I’m going to paint you a picture.
You’re relaxing on the sofa. A child dear to you [insert child of your choice] careens into the room, dances up to you, and thrusts a drawing in your face. “Here! I made this for you!”
You take the drawing, “ooh” and “aah” over the scribbles, maybe turn the page this way and that to ascertain the subject matter, but it doesn’t really matter to you. You’re delighted with the gift, praise the child roundly, and proudly display the masterpiece for any and all to see. [End scene]
That sounds about right, you’d agree? But let’s imagine that you respond quite differently:
You take the drawing and scrutinize it, frowning all the while. “No, no, no,” you say, “The proportion is all wrong and I know this stick person is not to scale…and since when is grass pink? If I did this drawing, I would have done this instead…” [End scene]

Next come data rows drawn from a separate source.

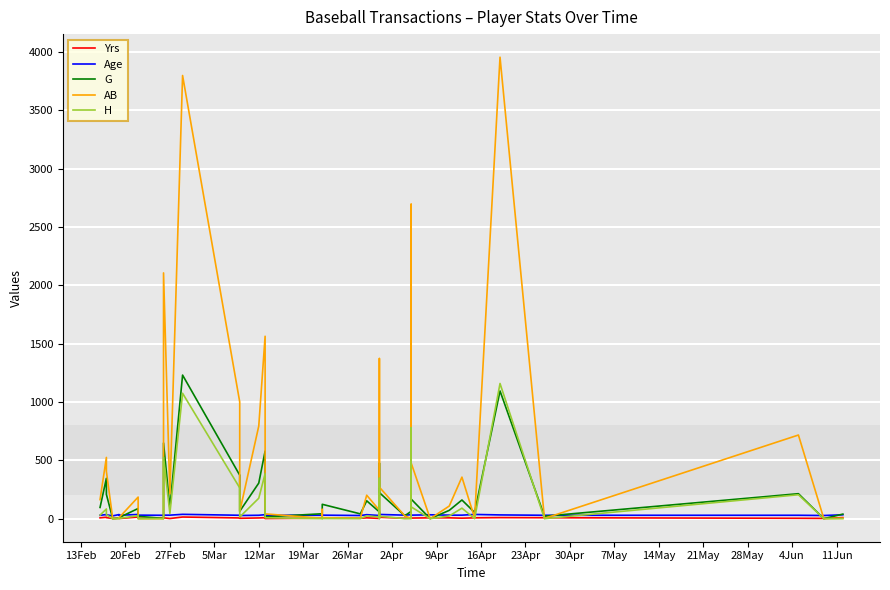

How many positive values does the AB series have?

34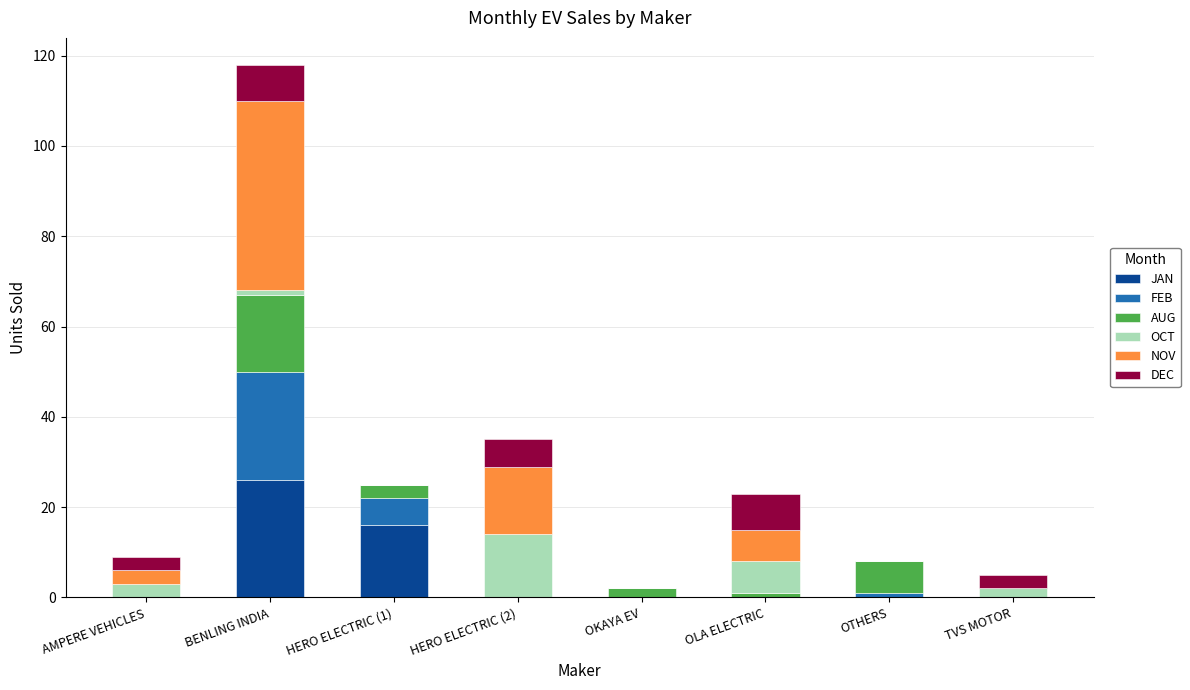

True or false: JAN has a value of -15 at AMPERE VEHICLES.

False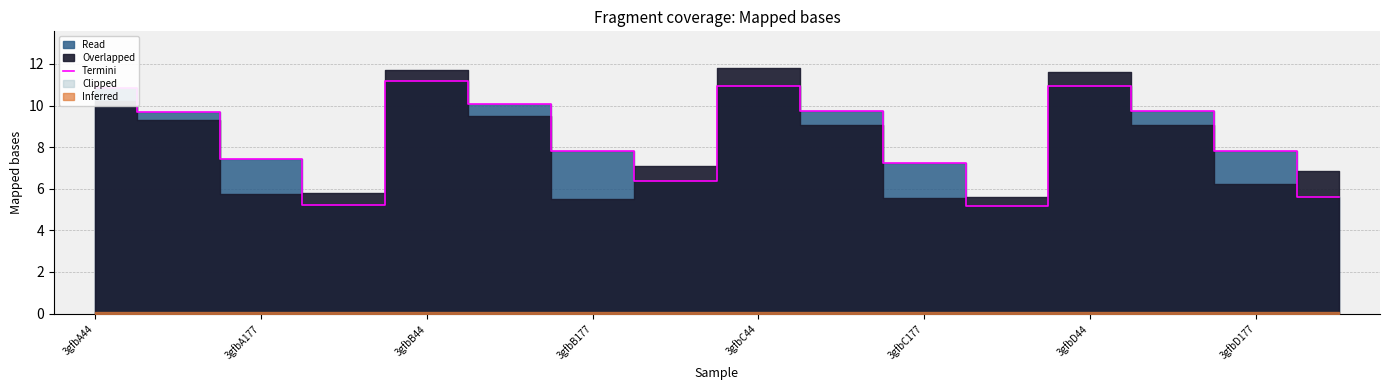

True or false: Termini has a value of 7.8 at 3gfbB177.

True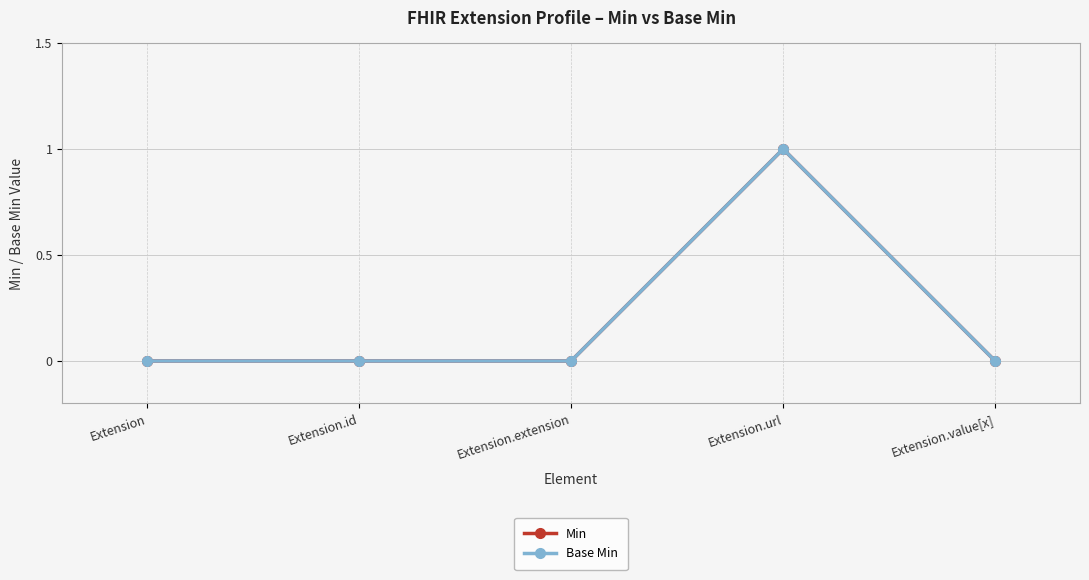

True or false: Base Min and Min cross at least once.

False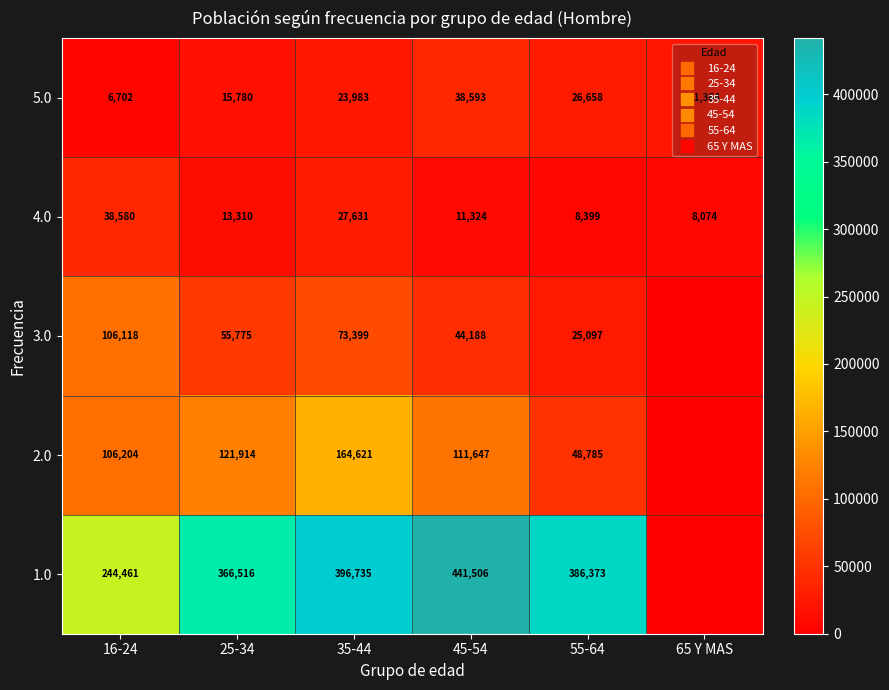

What is the total value across all series at 65 Y MAS?

29438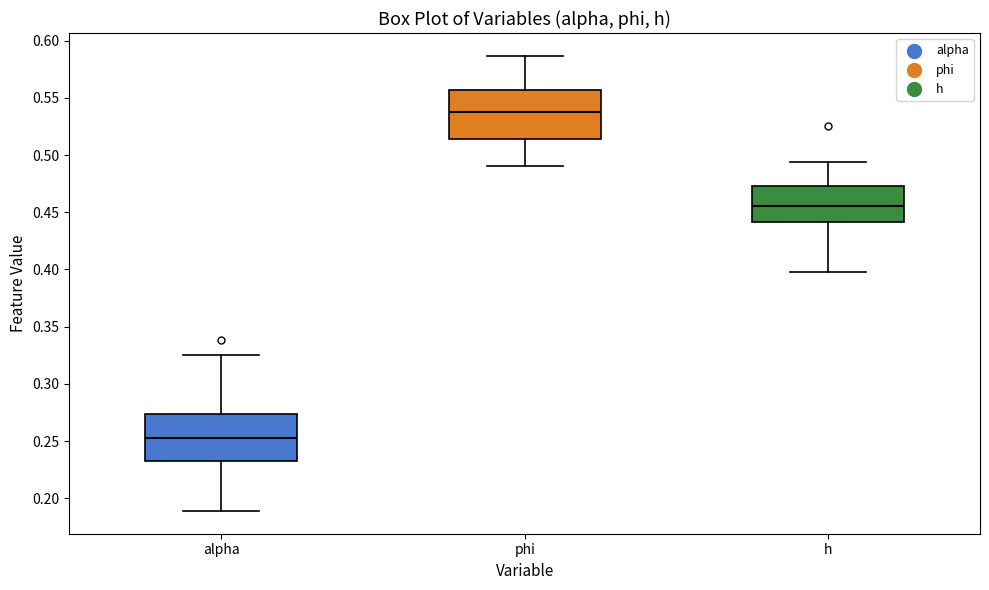

Reading left to right, transcribe this box plot: for each box, give where its median line is, the range the box spans, and where its two whiskers end, as read against the y-axis. The values are not printed on the chart, so give them approximately, as read against the axis.

alpha: median 0.255, box 0.235 to 0.275, whiskers 0.190 to 0.325
phi: median 0.535, box 0.515 to 0.555, whiskers 0.490 to 0.585
h: median 0.455, box 0.440 to 0.475, whiskers 0.400 to 0.495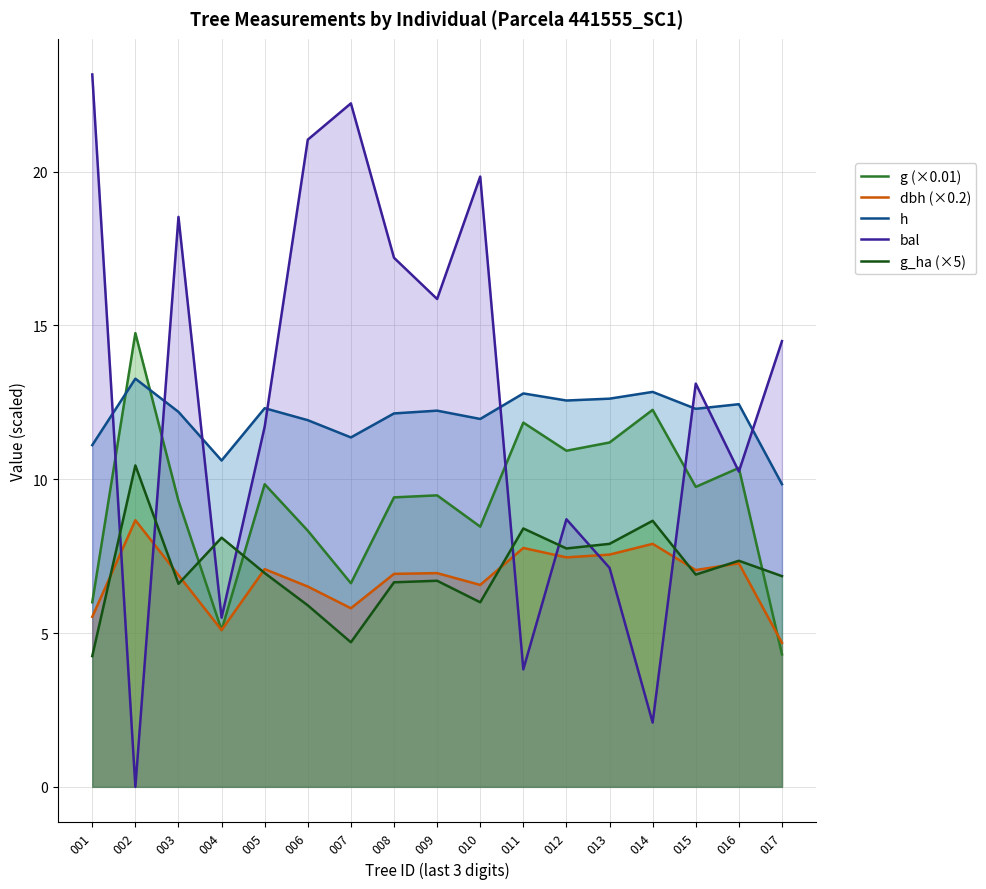

What value does the g (×0.01) series have at 007?

6.6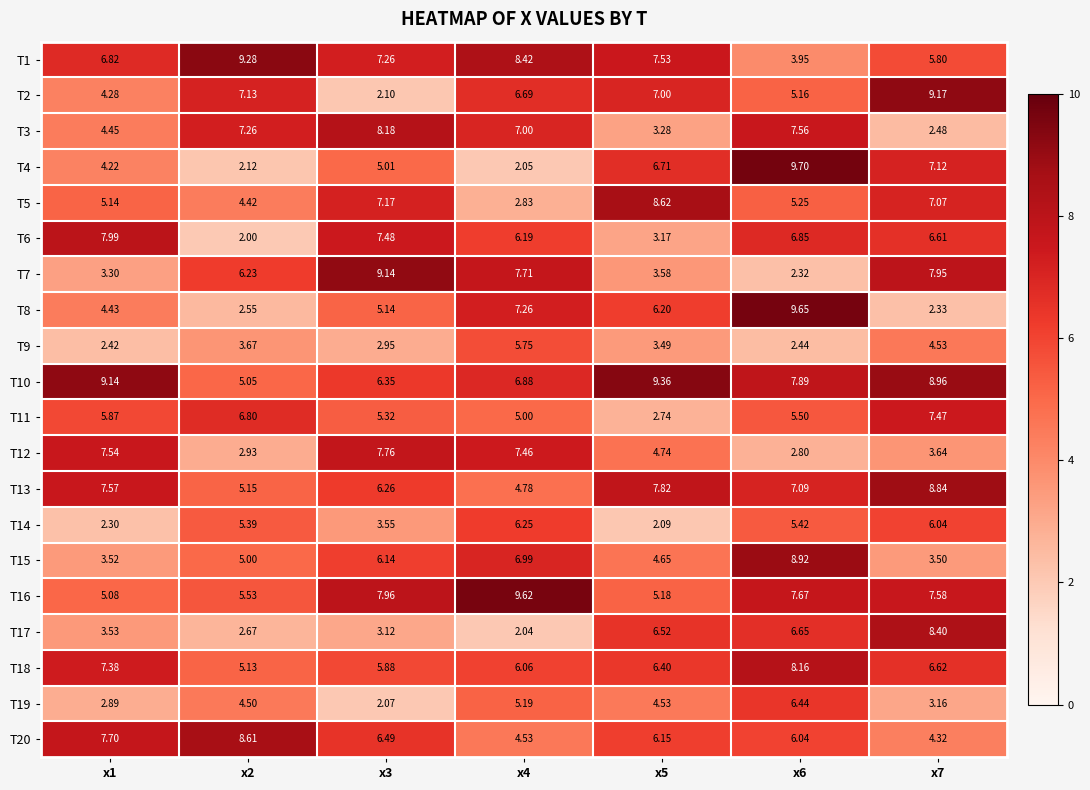

Is the value of T18 at x2 greater than the value of T11 at x3?

No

If I was there, I’d be chewing you out for being such a jerk to a kid. Fortunately, this criticism of the child’s work is not how most of us would respond. Sure, the hair on the stick person looks like fire and the dog is taller than the house, but so what? We know the intent and the love behind the drawing; we treasure the gift because the child made it especially for us.
These scenes dropped into my mind this morning followed by the thought, Why is it ok, then, to criticize how God made me? Ouch. How often have we thought (come on now, I’m preaching to myself here, too!), “I wish my legs were longer,” or “I would have shaped my jaw differently,” or “If only I had a more affable personality.” I have even joked (partly) with God that He mixed up my sister and I. My sister, who has an uncanny ability to be naturally good at nearly any sport she tries, has a narrow and delicate build. I, on the other hand, whose sports consist mostly of ballet, possess an athletic build.
That is only one part of my make-up in which I’ve questioned God’s design, not stopping to think how there is love, and intent, and purpose behind His creations. My thoughts and complaints have proclaimed, “I’m junk” instead of declaring with David, “I am fearfully and wonderfully made.” (Psalm 139) What’s more, my proposed “corrections” have said, “I could have done better.” The audacity! Such thinking is spitting in the face of the one Who formed me inside and out, Who cares so much about me that He knows the number of my hairs on my head each day. It is saying, like our scenario above, that the intent behind the design is of no value, that only the perfection of the final work as I define perfection is of consequence.
Perhaps it seems that likening Designer God to a scribbling child is a poor comparison. Let it only show how much greater, then, are His designs! If we can value a slip of paper with crayon markings on it because we so love the child who put them there, let us then love, appreciate, and be grateful for the designs (us!) of One whose artistic abilities are unrivalled!